Voice AI Settings

In this section, we will explore the configuration of various settings for Voice AI agents, including ASR (Automatic Speech Recognition), TTS (Text-to-Speech), and other voice-related parameters. You will gain insights into configuring these components effectively.

Connect Phone Numbers

If no numbers are configured to your AI agent, you can click on the “Click here” option shown below.

Connect phone numbers

Once you click on it, you will be redirected to the settings to integrate the phone number to your BOT. To know more on configuring your phone numbers you can refer to the Channels section.
If a number is already connected, the number details will be displayed below in this section.

Connect phone numbers

STT and TTS Settings

Before we proceed with configuring STT (Speech-to-Text) and TTS (Text-to-Speech), it is important to first understand what these terms mean.

STT (Speech-to-Text) or ASR (Automatic speech recognition is the process of converting spoken input into text, allowing the AI agent to interpret and process it.
TTS (Text-to-Speech) refers to the conversion of text-based output generated by the AI agent into spoken audio, enabling the system to communicate verbally.

Let's first learn the configurations for ASR. There are a lot of ASR options available with different providers like Google, Microsoft etc. Also, we will learn how to configure VAD timeout and Speech timeout for ASR.

By Clicking on the dropdown, you can select any of the provided ASR provider options from the list. And select the respective language required for your AI Agent.

Now let us understand a few ASR settings which are important for your AI Voice agent.
BOT Interruption: When you want your AI agent to be interrupted while speaking then this should be turned on.
Sensitivity level: When Interruption is enabled, the tendency at which an interruption should be detected is set using this parameter.
Speech Timeout: In the absence of any communication or voice activity between the user and the AI agent, the system will trigger a timeout based on the predefined duration. Once this time is reached, the system will prompt the user to confirm their availability on the call.
VAD Timeout: This refers to the duration for which the ASR (Automatic Speech Recognition) system will wait to detect if the user continues speaking after a brief pause. When a user pauses momentarily during speech, the ASR will remain active for this specified period before considering the input complete. Typically, the VAD timeout is set between 1000 ms and 1500 ms.

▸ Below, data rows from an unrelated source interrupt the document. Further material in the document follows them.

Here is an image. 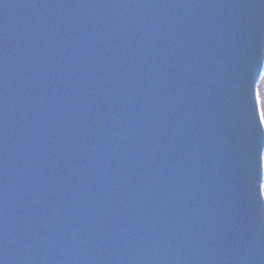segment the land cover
Returning a JSON list of instances; mask_svg holds the SVG:
<instances>
[{"label":"water","instance_id":"obj_1","mask_svg":"<svg viewBox=\"0 0 264 264\" xmlns=\"http://www.w3.org/2000/svg\"><path fill=\"white\" fill-rule=\"evenodd\" d=\"M263 62L264 0H0V264H264Z\"/></svg>","mask_w":264,"mask_h":264},{"label":"snow or ice","instance_id":"obj_2","mask_svg":"<svg viewBox=\"0 0 264 264\" xmlns=\"http://www.w3.org/2000/svg\"><path fill=\"white\" fill-rule=\"evenodd\" d=\"M257 80H259L262 91H264V64H262L259 68ZM255 100L257 103L264 104V95L256 96ZM261 129H264V107L261 108L259 119L257 121L258 133L264 136V132H260ZM257 167L258 171L256 177V184L258 185V187H256L254 194L258 199L260 205L264 207V179H262V177H264V172L261 171L262 167H264V148H262L258 153Z\"/></svg>","mask_w":264,"mask_h":264},{"label":"rangeland","instance_id":"obj_3","mask_svg":"<svg viewBox=\"0 0 264 264\" xmlns=\"http://www.w3.org/2000/svg\"><path fill=\"white\" fill-rule=\"evenodd\" d=\"M263 64H264V62H263ZM256 93H257V96L264 95V91H262L261 84H260L259 80H257V84H256ZM258 105H259V111H260L261 108L264 107V104L258 103ZM263 172H264V167H263ZM262 179H264V177H262Z\"/></svg>","mask_w":264,"mask_h":264}]
</instances>
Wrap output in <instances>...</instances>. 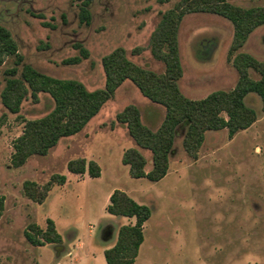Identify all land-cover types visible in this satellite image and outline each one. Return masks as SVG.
I'll return each mask as SVG.
<instances>
[{"label":"rangeland","instance_id":"rangeland-1","mask_svg":"<svg viewBox=\"0 0 264 264\" xmlns=\"http://www.w3.org/2000/svg\"><path fill=\"white\" fill-rule=\"evenodd\" d=\"M179 1L92 0L86 25L74 0H0V26L10 33L25 64L54 78L79 81L93 91L104 87L102 58L117 48L124 49L134 63L157 74L164 72L163 64L150 54V37L161 15ZM226 1L241 8L264 6V0ZM232 32L231 22L220 16H184L178 31L183 70L178 86L185 97L201 100L234 88L238 74L227 60ZM76 45L88 57L64 64L80 57ZM240 52L264 61V27ZM13 66L14 56L0 64V94L4 71ZM245 103L257 114L249 129L232 138L225 129L208 132L196 159L186 154L178 134L168 174L152 183L132 179L122 164L124 152L136 145L115 115L134 105L142 122L155 130L164 111L144 99L129 81L82 132L61 139L46 156H33L18 169L10 166V156L22 133V120L43 117L53 102L46 94H39L37 103L28 97L17 115L0 102V196L4 198L0 264H106L103 252L114 245L119 228L134 224V219L107 213L109 196L116 189L151 210L134 264H264V108L254 94ZM141 152L148 172L151 154ZM76 159L95 162L100 176L69 173L67 163ZM54 174L65 176V183L51 185L40 203L25 196L24 182L42 187ZM47 219L53 221L59 242L30 245L24 231L30 224L45 231Z\"/></svg>","mask_w":264,"mask_h":264},{"label":"trees","instance_id":"trees-1","mask_svg":"<svg viewBox=\"0 0 264 264\" xmlns=\"http://www.w3.org/2000/svg\"><path fill=\"white\" fill-rule=\"evenodd\" d=\"M74 1L79 7L80 21L89 25L91 15L88 8L92 0ZM165 1L159 0L161 3ZM191 13L220 16L230 21L233 29L227 60L238 74L237 82L232 90L215 91L201 100L185 97L178 86L183 74L178 31L184 16ZM260 27H264V6L241 8L226 0H181L161 15L150 37V54L163 64V73L157 74L134 63L127 58L124 49L117 48L102 58L104 87L89 91L79 81L54 78L25 64L23 57L17 54L10 33L0 26V64L6 57L14 56V66L4 71L5 85L0 94L2 106L10 114L17 115L28 97L37 103L39 94H46L53 102V108L43 117L22 120V133L12 144L10 166L21 168L33 156H46L61 139L82 132L122 84L129 81L144 99L162 107L164 115L155 130L142 122L140 111L134 105H127L115 115L116 122L126 127L136 145V148L124 152L121 162L128 167L132 179L159 182L168 174L178 134L182 136L186 154L196 159L208 132L225 129L232 138L249 129L257 120L256 112L246 105L245 99L254 94L264 108V61L240 50ZM75 47L80 57L68 59L64 64H77L88 57L85 49L79 45ZM251 73L257 78H252ZM141 150L151 154L148 172L145 171L147 159ZM66 168L71 174L87 173L90 178L100 176L98 165L85 159L69 161ZM64 183L65 176L54 174L42 187L34 182H24L23 191L28 199L40 203L50 192L51 185ZM108 200L106 211L109 215L134 219V224L119 228L114 245L103 252L106 264H134L144 242L143 227L151 217V210L117 189ZM3 211L4 198L0 196V216ZM46 223L45 231L35 224L28 225L24 238L30 245L43 247L59 242L53 221L47 219Z\"/></svg>","mask_w":264,"mask_h":264},{"label":"crops","instance_id":"crops-1","mask_svg":"<svg viewBox=\"0 0 264 264\" xmlns=\"http://www.w3.org/2000/svg\"><path fill=\"white\" fill-rule=\"evenodd\" d=\"M260 28H262V27H260ZM260 28H258L257 30H259ZM257 30H255L254 32H257ZM254 32L252 33L251 36H253ZM251 36H250V38H251ZM250 38H249V40H250ZM249 40H248V41H249ZM88 124H89V123H88ZM169 164H170V163H169Z\"/></svg>","mask_w":264,"mask_h":264}]
</instances>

Now let us understand about TTS Settings and using Recorded audio. You can use multiple TTS within one AI Agent. If you want to use prerecorded files, just enable the toggle and you will be able to use your prerecorded audio. Please refer to the video below to see how to configure TTS for your AI Agent.

Call Disposition Flow

In certain cases, it is necessary to trigger an API call or perform an action immediately after the call is disconnected. To execute any post-call activities, these tasks should be configured within the designated flow. You can select the appropriate flow from the dropdown menu.

call disposition flow

Default Replies

When the speech timeout is exceeded, the AI agent begins to deliver predefined messages. After the first speech timeout, the default message is spoken. If no voice activity is detected, the second message is triggered. Finally, the agent delivers the last message before terminating the call.

default replies